PostgreSQL has this GUC named log_min_duration_statement which is very useful to find which queries are taking too long to execute in production environments.
I’d like to introduce something similar to tryton where any request that takes more milliseconds than the specified is logged as INFO.
It could look like this:
min_duration_request = 100
which would log all requests taking 100 ms or more.
I think that apart from trytond, both trytond-cron and trytond-worker would also honor that parameter, although probably users would want the value to be higher in trytond-worker.
I do not really see the point.
In PostgreSQL it is useful because it can be an hint to add indexes but for Python code there is no optimization that can be applied.
Moreover most of the http servers already log the duration of the requests. The only drawback is that the content of the log is not very helpful as it contains only the database. From sometimes now I’m wondering if we should make client put the method called in the path.
For cron and worker, I see no problem to have long task running.
Creating indexes is not the only type of decision one can make out of this kind of information.
The point of this is information is having it in hand with the necessary detail to make decisions which can include:
- Tweak configuration settings (ie. record_cache_size)
- Upgrade hardware
- Change the type of connectivity users have (network issues are not rare)
- Tune PostgreSQL settings
- Delegate tasks to cron or workers
- Improve code performance
The right performance logs can help make the diagnostics and decisions faster when problems arise and even be proactive (ie, notifications can be used to act before users start complaining).
I already considered using the proxy’s logs but as you said http servers don’t provide the necessary information and adding the method called is not enough for properly understanding what’s going on. Information such as on what record (or how many records) did the user press the button that made the process take so much time is important. Also having the context is pretty useful.
I think this proposal is just a starting point that could be improved in the future to provide further information such as how much time did the request spend executing SQL queries or how many cache misses there were. Information that only Tryton can gather.
Having very long tasks can always cause problems, specially in cron. Also, the fact that processes can take longer, does not mean that they should. Knowing how much they take is the starting point.
I’ve seen systems with very high load where long running transactions in cron became a big issue and you always have to figure out how much time it took by comparing the timestamp of the starting log with the ending one. Providing a minimal infrastructure to ease diagnostics is invaluable in production environments.
I guess we could convert the debug logging in dispatcher to become info and log at the end of the process with a timing (I guess timing it will not be too expensive).
But it is still useful to also have an logging entry at the start because it give information about the running request when the system is blocked.

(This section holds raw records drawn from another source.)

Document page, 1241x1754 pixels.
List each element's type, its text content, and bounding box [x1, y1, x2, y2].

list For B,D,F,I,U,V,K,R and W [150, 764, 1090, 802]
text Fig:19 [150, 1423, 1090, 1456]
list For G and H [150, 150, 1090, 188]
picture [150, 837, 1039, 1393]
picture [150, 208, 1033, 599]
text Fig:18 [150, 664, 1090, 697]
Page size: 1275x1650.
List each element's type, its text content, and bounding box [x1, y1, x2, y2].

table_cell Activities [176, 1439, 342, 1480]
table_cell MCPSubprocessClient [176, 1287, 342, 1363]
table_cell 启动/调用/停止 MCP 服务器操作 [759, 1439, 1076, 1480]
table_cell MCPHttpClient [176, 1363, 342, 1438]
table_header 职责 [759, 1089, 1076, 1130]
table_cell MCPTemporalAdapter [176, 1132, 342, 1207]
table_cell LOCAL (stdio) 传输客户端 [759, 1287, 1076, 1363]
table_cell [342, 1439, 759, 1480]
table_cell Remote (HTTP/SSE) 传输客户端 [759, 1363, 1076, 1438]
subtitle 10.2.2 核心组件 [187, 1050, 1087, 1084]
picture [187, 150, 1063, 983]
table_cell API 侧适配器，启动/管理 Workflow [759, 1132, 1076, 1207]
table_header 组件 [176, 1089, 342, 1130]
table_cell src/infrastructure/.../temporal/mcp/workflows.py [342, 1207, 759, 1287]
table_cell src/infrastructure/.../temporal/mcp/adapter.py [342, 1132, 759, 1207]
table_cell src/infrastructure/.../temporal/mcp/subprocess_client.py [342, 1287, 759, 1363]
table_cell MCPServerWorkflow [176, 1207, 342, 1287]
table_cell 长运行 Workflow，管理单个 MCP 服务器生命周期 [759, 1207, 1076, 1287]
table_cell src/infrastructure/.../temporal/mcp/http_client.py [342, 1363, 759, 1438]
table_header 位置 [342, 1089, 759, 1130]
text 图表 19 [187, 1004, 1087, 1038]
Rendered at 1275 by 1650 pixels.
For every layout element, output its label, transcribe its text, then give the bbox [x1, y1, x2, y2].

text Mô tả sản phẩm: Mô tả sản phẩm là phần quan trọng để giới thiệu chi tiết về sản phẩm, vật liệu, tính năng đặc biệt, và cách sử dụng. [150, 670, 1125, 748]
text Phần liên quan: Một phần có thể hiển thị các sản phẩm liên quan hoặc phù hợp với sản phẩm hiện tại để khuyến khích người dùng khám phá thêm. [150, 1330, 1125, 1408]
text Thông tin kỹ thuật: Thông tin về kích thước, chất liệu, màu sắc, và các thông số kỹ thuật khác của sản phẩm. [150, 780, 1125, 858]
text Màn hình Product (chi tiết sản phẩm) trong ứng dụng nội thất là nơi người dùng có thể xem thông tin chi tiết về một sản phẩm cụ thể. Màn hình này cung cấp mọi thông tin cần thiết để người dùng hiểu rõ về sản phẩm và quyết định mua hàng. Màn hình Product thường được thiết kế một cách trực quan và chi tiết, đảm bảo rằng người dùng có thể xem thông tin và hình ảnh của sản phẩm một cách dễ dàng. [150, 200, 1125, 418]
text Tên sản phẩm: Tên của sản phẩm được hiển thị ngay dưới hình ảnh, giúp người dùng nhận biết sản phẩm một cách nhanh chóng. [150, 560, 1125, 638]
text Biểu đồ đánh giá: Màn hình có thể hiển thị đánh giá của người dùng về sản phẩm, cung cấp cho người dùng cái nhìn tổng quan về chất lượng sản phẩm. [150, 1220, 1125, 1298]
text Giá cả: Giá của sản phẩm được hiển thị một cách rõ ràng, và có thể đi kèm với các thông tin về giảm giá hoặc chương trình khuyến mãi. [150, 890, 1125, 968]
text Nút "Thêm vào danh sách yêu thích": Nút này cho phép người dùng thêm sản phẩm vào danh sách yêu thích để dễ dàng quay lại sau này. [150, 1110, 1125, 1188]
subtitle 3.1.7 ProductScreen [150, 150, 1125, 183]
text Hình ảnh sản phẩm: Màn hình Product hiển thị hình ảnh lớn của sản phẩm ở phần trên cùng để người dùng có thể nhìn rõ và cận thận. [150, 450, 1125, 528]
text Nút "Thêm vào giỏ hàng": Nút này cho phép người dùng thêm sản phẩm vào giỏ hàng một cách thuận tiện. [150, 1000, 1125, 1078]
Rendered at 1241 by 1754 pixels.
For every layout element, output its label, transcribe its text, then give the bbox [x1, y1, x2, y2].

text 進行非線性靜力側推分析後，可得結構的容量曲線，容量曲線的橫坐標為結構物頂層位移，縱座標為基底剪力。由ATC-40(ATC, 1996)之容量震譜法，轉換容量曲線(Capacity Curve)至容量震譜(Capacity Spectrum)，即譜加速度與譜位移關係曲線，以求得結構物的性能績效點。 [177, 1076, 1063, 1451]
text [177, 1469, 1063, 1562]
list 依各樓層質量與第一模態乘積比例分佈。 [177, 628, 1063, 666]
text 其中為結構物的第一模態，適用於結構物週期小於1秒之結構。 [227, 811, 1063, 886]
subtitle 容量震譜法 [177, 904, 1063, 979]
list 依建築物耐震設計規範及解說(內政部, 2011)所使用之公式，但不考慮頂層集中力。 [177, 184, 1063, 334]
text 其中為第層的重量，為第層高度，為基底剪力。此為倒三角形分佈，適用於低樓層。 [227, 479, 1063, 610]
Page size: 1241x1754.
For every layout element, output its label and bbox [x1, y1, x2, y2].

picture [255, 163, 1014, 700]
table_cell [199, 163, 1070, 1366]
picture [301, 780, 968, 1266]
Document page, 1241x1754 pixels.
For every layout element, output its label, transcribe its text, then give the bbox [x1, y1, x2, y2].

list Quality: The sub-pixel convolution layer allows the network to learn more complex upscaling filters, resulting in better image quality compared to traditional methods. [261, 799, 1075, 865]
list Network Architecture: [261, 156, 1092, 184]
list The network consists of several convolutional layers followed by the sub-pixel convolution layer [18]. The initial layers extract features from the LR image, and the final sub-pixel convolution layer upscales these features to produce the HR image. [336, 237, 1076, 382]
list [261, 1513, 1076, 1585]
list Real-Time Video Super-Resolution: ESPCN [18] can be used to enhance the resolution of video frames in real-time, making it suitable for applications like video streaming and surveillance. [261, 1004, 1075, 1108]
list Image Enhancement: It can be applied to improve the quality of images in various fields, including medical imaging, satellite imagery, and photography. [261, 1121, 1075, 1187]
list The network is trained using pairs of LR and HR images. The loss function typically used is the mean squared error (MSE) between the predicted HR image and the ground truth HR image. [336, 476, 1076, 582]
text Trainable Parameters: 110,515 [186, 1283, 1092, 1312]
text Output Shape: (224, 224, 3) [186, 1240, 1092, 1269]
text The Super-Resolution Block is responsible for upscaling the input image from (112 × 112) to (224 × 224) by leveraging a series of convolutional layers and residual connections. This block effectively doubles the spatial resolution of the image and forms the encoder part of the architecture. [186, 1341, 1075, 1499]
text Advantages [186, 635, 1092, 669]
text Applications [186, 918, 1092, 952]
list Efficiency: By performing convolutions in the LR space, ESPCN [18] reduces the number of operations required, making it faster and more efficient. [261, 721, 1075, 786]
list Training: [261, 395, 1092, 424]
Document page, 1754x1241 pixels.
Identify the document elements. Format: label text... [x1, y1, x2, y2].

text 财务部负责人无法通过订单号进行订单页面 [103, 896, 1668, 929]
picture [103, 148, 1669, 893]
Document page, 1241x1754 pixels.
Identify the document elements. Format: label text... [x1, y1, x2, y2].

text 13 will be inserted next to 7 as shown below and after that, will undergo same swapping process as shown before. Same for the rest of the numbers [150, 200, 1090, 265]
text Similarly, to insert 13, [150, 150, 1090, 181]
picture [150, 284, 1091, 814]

I do not think it should be done with logging but instead with Issue 11031: Make use of Server-Timing headers to monitor performances - Tryton issue tracker
We have already the info logging for the starting and ending of cron job. So we could have the timing at the end.
Idem for worker.
But I do not think we can define a maximum duration.
For me it will be good enough if the logging duration was presented using a standard format in the log so it can be parsed easily.
I agree with that. In fact, the current situation where one must use -vvv to print the response is quite annoying because it prints all SQL queries too, which is clearly too much in many cases.
How can that information be analyzed afterwards? I have the impression that the proposal allows to analyze some interesting information for the developer but it is the developer himself that executes those requests.
The benefit of logs is that they record information when the developer is not looking at it.
That would be indeed a very nice improvement.
Maybe my proposal for min_duration_request should indeed rise a warning, so that one can automatically register issues with Sentry.